キャンバスを保存します。レイヤー情報を含んだデータを保存するため、PSD形式が用いられます。ファイル名は自動的に付けられます。

<複製保存メニュー>

「ここまでの作業で、いったんバックアップを取っておきたい」 という事は多いです。そんな時に、この「複製保存」 を実行すると、名前を変えた別のファイルになり、作業を続行します。

<共有メニュー>

共有とは、他のアプリにデータを送ることです。LayerPaint では、一時的なファイルを保存して、それを他のアプリに送り、処理を委ねています。

【PSDを共有】 レイヤー情報つきのPSD形式のデータを共有します(送ります)。

【画像を共有】 レイヤー情報のない、PNG形式のデータを共有します(送ります)。ブログやSNS・Twitter など、ソーシャルメディアにアップロードしたい場合は、こちらの共有を選んでください。

<レイヤーメニュー>

【クリア】 現在選択されているレイヤーを、クリア(透明)にします。

【複製】 現在選択されているレイヤーを複製します。

【下のレイヤーに統合】 現在選択されているレイヤーを、下のレイヤーに結合(合成)します。レイヤーが二枚以上存在し、一番下に配置されていない時に、実行可能です。

【左右反転】 レイヤーを左右反転します。ツールボタンの「左右反転表示」 と違い、レイヤーの画像情報(ピクセル情報) 自体を左右反転させます。選択範囲が存在する場合、選択範囲内を左右反転させます。

【インポート】 画像 (JPEG/PNGファイル) を指定し、新しいレイヤーとして追加します。

【インポート (敷き詰める)】 画像 (JPEG/PNGファイル) を指定し、新しいレイヤーに、タイルのようにパターンを敷き詰めます。ストライプや水玉のような、ループパターンを貼り付ける作業を想定しています。イラストの背景に使えます。パターンは別途用意してください。

http://patterns.nanya-kanya.info/size/32x32/

http://patterns.nanya-kanya.info/size/64x64/

http://www.patternhead.com/

<その他メニュー>

【読み込み】 LayerPaint で作業した画像 (PSD形式のファイル) を読み込みます。保存・複製保存は、SDカード内の “LayerPaint” フォルダに行われるので、別の環境で作業したファイルを読み込むには、そのフォルダにファイルを置いてください。読み込みは、LayerPaint で作成したファイルだけにしておくのが無難です。

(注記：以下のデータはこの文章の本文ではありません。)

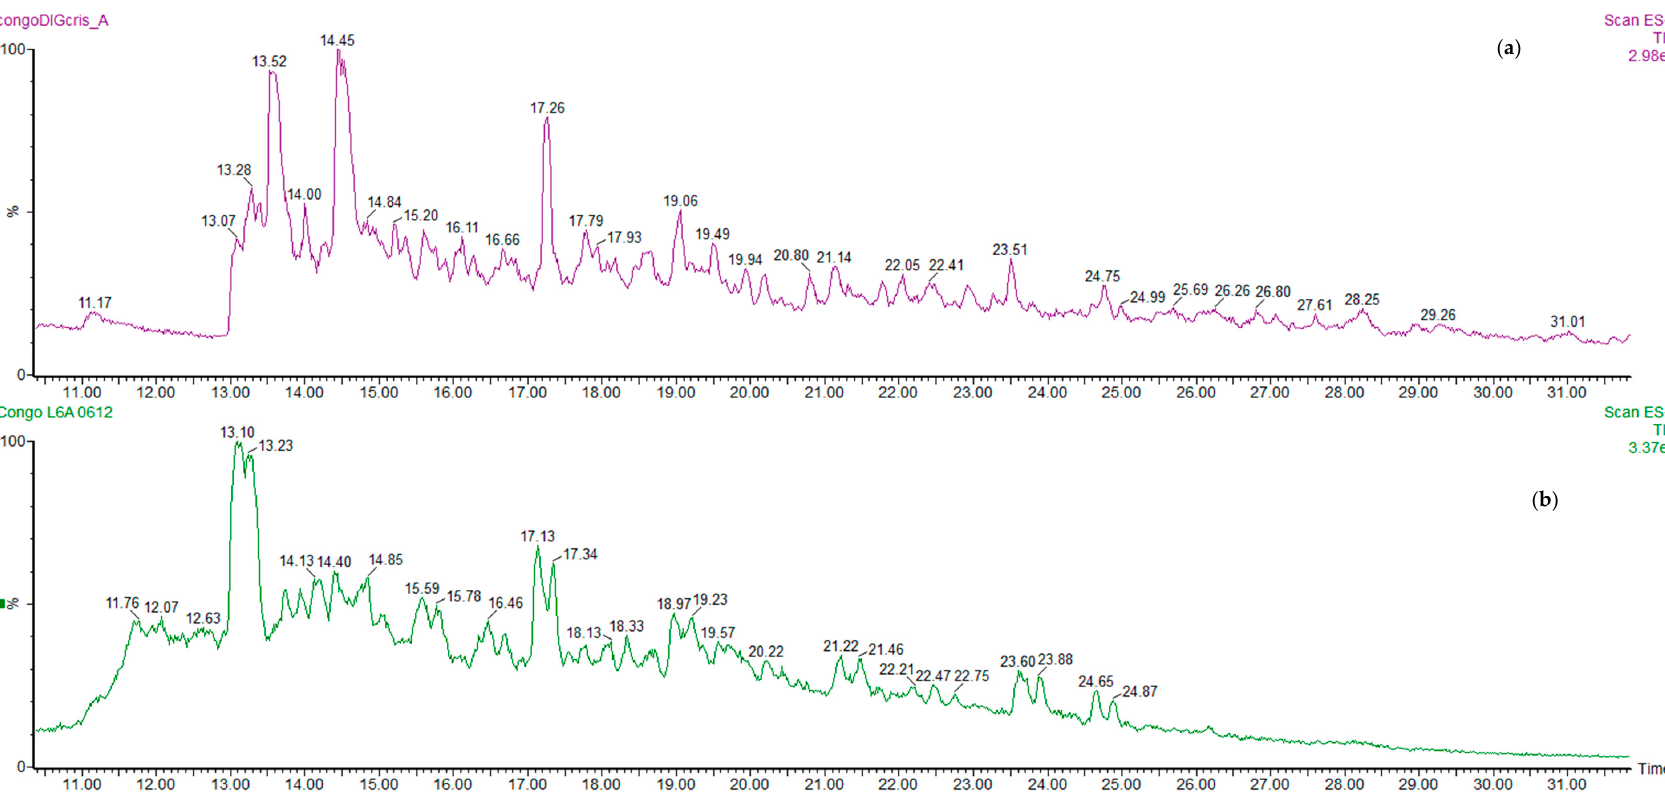
Figure 1. Ultra-high performance liquid chromatography/electrospray ionisation mass spectrometry (UPLC/ESI-MS) chromatogram of a digested sample of Congo fermented cocoa bean ( a ) compared to the peptide profile of the corresponding not digested, extracted sample ( b ).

【画像のインポート】 端末上に存在する、PNG形式やJPEG形式のファイルを読み込みます(開きます)。指定したファイルを元にした、新しいキャンバスが作成されます。

【画像のエクスポート】 キャンバスの内容を、PNG形式で保存します。

【設定】 環境設定を行います。詳しくは後述します。

5. マルチタッチ機能の活用

マルチタッチ操作をすると、ツールを切り替えずに画面をスクロールしたり、画面を拡大・縮小表示することができます。具体的な動作に関しては、GooglePlay の LayerPaint のページに添付されている動画をご覧ください。

<スクロール >

二本の指先で画面をタッチし、そのまま上下左右に引きずります。ツールメニューの手のひらツールよりスムーズに動作するので、オススメです。

< 拡大縮小 >

 二本の指先で画面をタッチし、指の間隔を広げると拡大表示され、指の間隔を狭めると縮小表示されます。ツールメニューの拡大縮小ボタンより、スムーズに行えるのでオススメです。

6. 環境設定

【マルチタッチの使用】 マルチタッチ操作を有効にします。無効にする理由は特にないでしょう。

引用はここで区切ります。